* _What is needed_
Look through the listing below and say how many lines contain the word "middle". Nothing else belongs in the reply.

* _Exercise data_
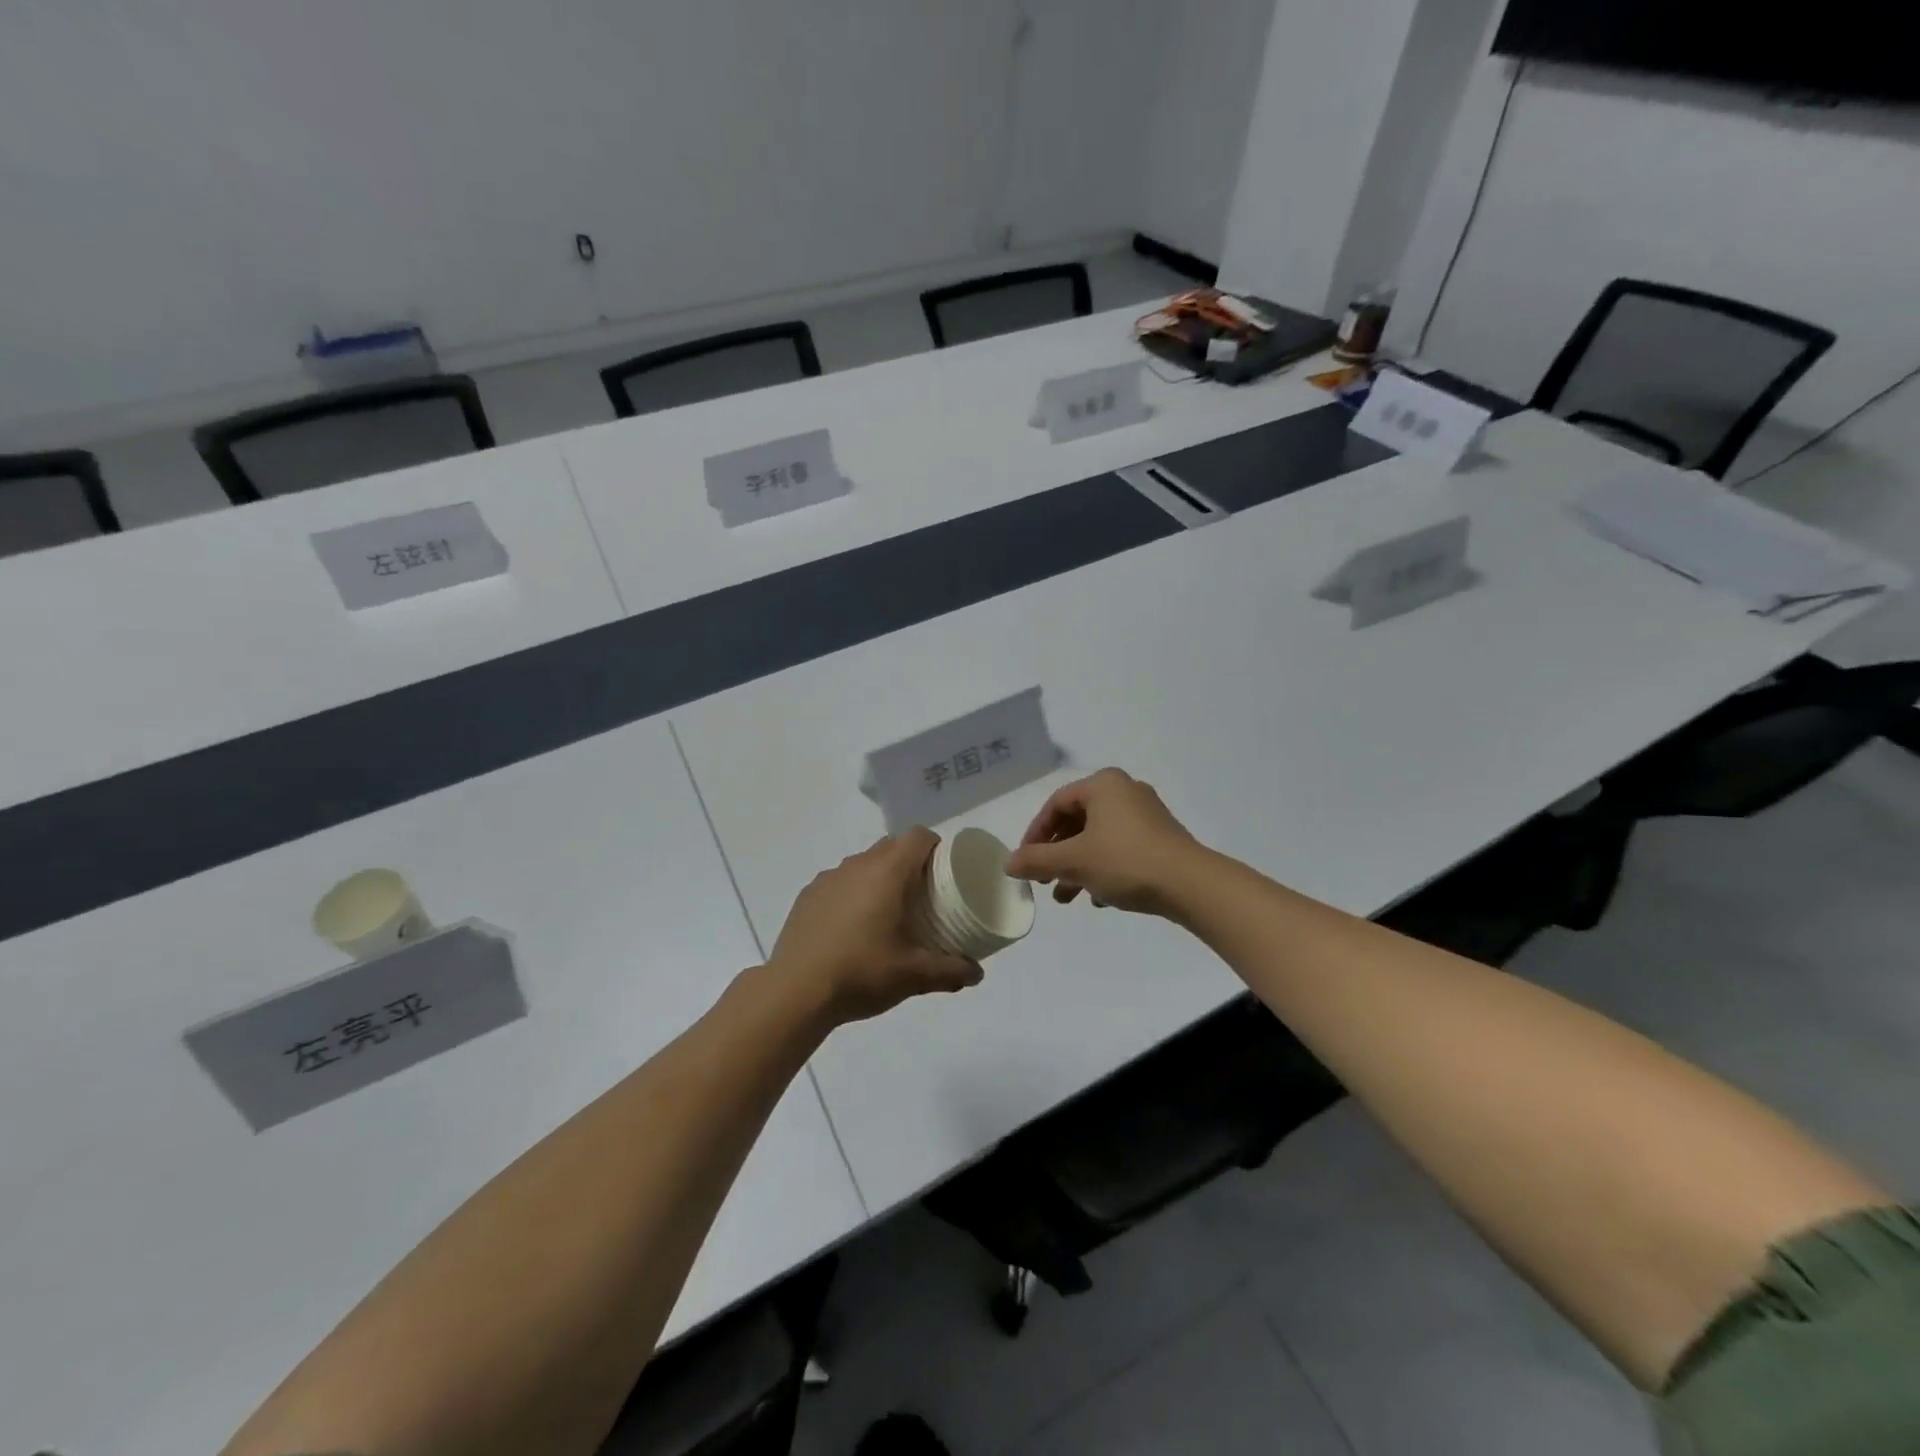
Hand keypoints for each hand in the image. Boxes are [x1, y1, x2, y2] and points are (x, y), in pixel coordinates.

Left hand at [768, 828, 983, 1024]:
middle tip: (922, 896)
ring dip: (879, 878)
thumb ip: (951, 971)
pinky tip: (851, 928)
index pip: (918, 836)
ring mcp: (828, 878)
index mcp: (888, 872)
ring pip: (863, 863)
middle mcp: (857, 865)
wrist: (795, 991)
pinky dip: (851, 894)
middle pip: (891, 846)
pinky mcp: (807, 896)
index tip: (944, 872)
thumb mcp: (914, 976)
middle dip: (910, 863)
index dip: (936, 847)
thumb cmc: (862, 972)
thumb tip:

* * *

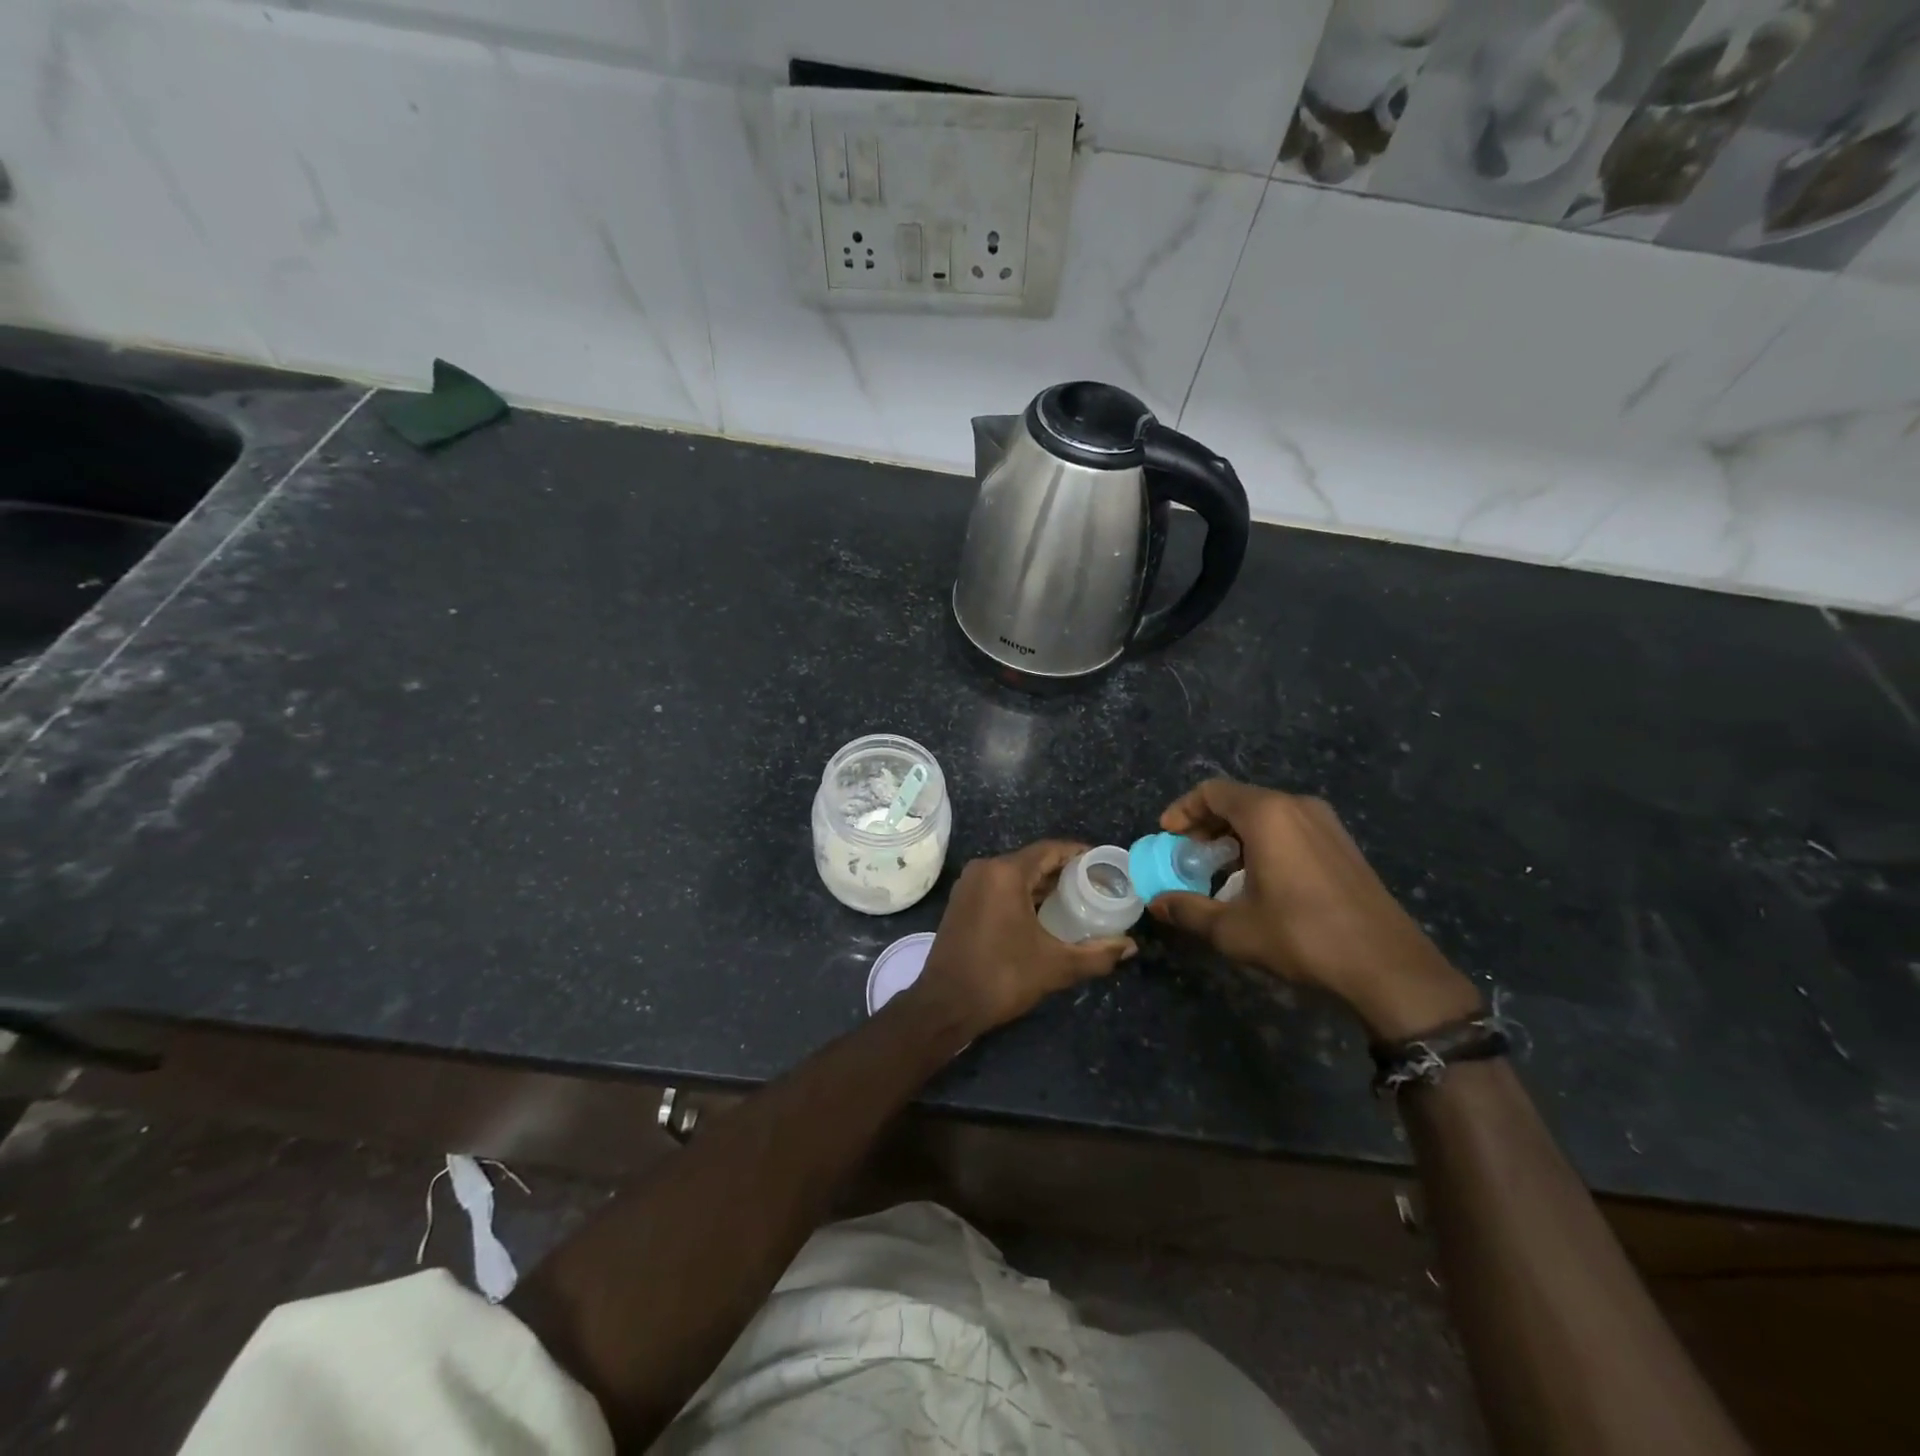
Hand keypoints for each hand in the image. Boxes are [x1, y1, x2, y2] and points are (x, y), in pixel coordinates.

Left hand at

* _Answer to this task_
4